The rates of local and regional recurrences were low in our study population, not influenced by the type of surgery. The Nottingham II trial showed 4% of local recurrence rate at a median follow-up of 3 years and 11% of regional recurrence in the women with ER-positive tumours without axillary surgery. This might be because of the influence of adjuvant endocrine therapy. The randomised controlled trials comparing axillary surgery and no axillary surgery in the elderly women with early operable primary breast cancer have also shown no significant difference in outcome (Martelli et al, 2005; Group IBCS, 2006).

Despite the fact that over half of our patients who had breast-conserving surgery did not receive postoperative radiotherapy, their local recurrence rates remained low, especially when they were taking tamoxifen together as previously reported (Valassiadou et al, 2007). This observation is also supported by a randomised controlled trial (Hughes et al, 2004, 2010).
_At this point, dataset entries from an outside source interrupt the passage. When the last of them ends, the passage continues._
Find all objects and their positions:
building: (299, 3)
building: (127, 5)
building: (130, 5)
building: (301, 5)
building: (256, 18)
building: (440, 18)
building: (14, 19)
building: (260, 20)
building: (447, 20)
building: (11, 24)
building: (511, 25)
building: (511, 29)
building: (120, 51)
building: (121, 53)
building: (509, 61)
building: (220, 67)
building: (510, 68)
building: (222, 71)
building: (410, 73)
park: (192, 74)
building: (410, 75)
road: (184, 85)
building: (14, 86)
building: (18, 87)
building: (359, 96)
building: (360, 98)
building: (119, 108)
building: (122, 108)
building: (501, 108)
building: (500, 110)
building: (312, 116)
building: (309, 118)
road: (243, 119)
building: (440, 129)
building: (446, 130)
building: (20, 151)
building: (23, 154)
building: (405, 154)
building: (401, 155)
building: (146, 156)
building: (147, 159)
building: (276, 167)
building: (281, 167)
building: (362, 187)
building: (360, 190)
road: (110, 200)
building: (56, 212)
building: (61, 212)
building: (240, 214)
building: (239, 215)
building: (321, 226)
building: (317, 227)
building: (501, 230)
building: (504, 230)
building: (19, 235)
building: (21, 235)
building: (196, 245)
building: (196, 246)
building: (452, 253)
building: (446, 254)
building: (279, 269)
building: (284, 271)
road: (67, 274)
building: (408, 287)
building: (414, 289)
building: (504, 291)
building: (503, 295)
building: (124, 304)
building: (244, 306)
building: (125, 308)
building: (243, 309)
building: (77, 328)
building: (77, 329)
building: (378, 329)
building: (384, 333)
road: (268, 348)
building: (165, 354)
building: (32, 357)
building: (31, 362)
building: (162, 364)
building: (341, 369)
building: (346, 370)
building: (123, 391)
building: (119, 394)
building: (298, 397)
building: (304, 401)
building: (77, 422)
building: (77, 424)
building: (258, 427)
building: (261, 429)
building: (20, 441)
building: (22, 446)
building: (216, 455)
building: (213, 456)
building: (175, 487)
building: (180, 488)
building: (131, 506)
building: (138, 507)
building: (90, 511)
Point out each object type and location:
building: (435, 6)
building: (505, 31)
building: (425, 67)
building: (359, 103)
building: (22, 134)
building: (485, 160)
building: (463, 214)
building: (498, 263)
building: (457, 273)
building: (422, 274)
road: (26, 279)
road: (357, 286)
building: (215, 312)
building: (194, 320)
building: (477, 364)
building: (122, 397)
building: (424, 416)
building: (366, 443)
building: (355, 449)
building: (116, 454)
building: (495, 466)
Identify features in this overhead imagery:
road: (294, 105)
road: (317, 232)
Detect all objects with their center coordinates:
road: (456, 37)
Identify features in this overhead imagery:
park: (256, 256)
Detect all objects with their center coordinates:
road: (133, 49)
Advancing age seems to be associated with strongly ER-positive tumours; Cheung et al (2008) showed that 44.4% of tumours had H-score >200 (the peak H-score being 200–300) and 70.3% had >80% of cells stained positive for ER in the patients >70 years of age. This was in contrast to the peak H-score of 100–200 among ER-positive tumours in women <70 years.

Although 10% of patients were not available for follow-up assessment at 6 months after having been started on PET, this remains a large series (N=541), when compared with the literature – even the Cochrane review of seven randomised trial includes 1571 patients treated by either surgery or PET (Hind et al, 2007). Our study therefore provides an important contribution to the literature in this area.
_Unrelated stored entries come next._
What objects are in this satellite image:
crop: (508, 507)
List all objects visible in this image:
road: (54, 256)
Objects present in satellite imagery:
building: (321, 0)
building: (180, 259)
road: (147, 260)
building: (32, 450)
The response to PET appeared excellent for each line of therapy with minimal rate of intolerance to therapy and considerably long time to progression and duration of CB. The CB rate of PET in the advanced breast cancer setting was shown to be 70%, (Robertson et al, 1997) but in this study, which included very rich ER early operable cancer, the response appeared superior (>97%). The response to PET appeared to be associated with the degree of ER positivity and all those with strongly ER positive tumours (H-score >250) achieved CB at 6 months and had better BCSS when compared with those who progressed at 6 months with H-score 250. In this population with ER-rich tumours, PET was found to produce comparable outcome as surgery in terms of BCSS. The achievement of CB at 6 months has been demonstrated as an indication to continue PET and patients were found to have better survival than those who progressed early (Robertson et al, 1997; Willsher et al, 1997). This finding has a potential value in guiding the use of neoadjuvant endocrine therapy.

Older women with ER-positive invasive early operable primary breast cancer appear to have excellent long-term clinical outcome regardless of initial treatment. Although surgery remains the primary treatment of choice, patients with ER-rich tumours (H-score >250, also more commonly found with increasing age) tend to do equally well when treated by PET. This study has focussed on the analysis of long-term outcome in terms of BCSS, which is a reflection of tumour behaviour. Within this context, we have already demonstrated comparable outcome between surgery and PET for patients with ER-rich tumours. Comparison of OS is deemed inappropriate in this study given the nonrandomised nature. However, given that most patients die from non-breast cancer causes, affecting the OS, it would not be difficult to appreciate the potential value of PET, especially in patients with ER-rich tumours, as well as a number of significant co-morbidities further shortening their life expectancy (the median time of progression on PET regardless of H-score in this study was 49 months).

With the growing elderly population, given the complexity of their problems and the differences in biology of breast cancer, older women with newly diagnosed primary breast cancer deserve a more detailed work up in order to optimise their management.